* _Your assignment_
Extract from the records below each line that contains the string "ВДНХ", and copy every such line in full.

* * * * *

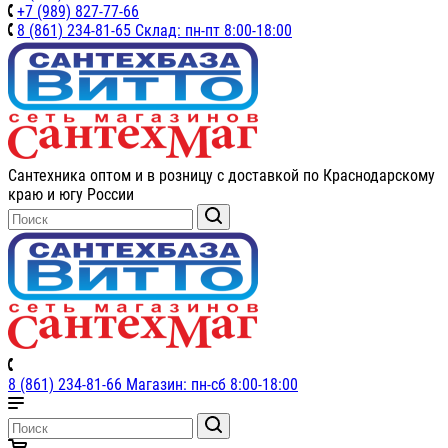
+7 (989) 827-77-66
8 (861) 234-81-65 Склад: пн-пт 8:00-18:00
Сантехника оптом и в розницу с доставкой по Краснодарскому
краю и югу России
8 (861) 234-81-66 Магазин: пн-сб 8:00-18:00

* * * * *

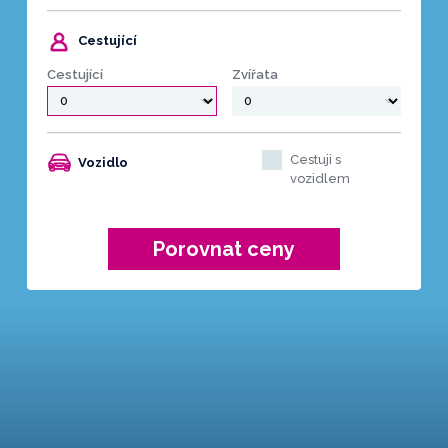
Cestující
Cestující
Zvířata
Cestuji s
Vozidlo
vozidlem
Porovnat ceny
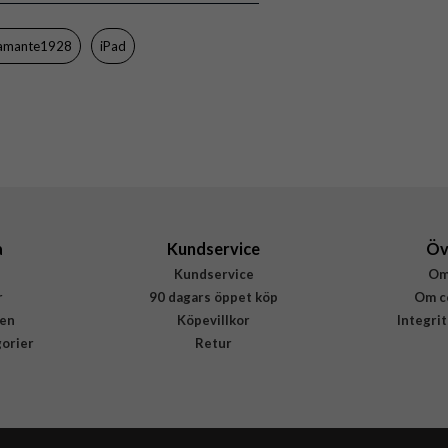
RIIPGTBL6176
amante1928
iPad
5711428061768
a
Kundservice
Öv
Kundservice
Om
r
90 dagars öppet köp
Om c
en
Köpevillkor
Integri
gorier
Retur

* * * * *

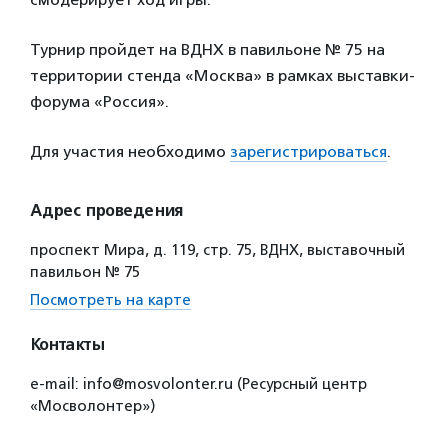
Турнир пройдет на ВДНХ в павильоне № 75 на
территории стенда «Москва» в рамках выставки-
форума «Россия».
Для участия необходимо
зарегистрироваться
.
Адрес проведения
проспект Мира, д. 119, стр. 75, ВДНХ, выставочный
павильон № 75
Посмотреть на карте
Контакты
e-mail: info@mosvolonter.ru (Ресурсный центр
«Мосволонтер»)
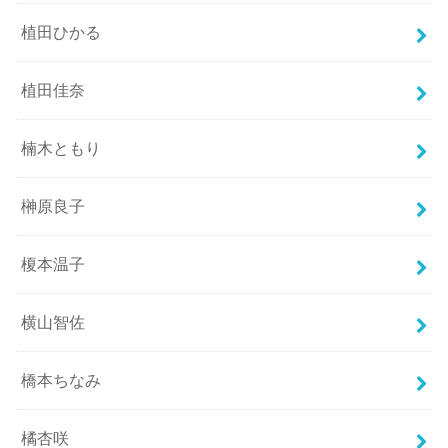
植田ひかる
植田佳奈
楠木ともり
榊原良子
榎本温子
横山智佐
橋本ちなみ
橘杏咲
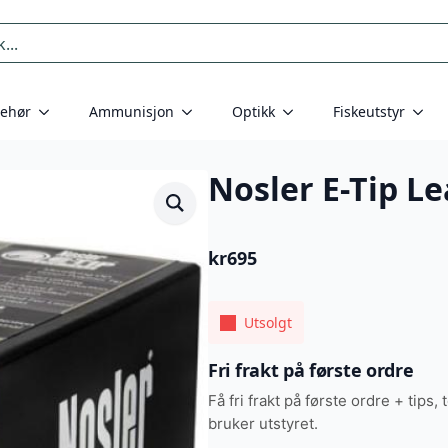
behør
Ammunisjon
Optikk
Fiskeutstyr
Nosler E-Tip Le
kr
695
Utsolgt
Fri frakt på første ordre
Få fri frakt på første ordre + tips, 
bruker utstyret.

* * * * *

* _Expected answer_
Турнир пройдет на ВДНХ в павильоне № 75 на
проспект Мира, д. 119, стр. 75, ВДНХ, выставочный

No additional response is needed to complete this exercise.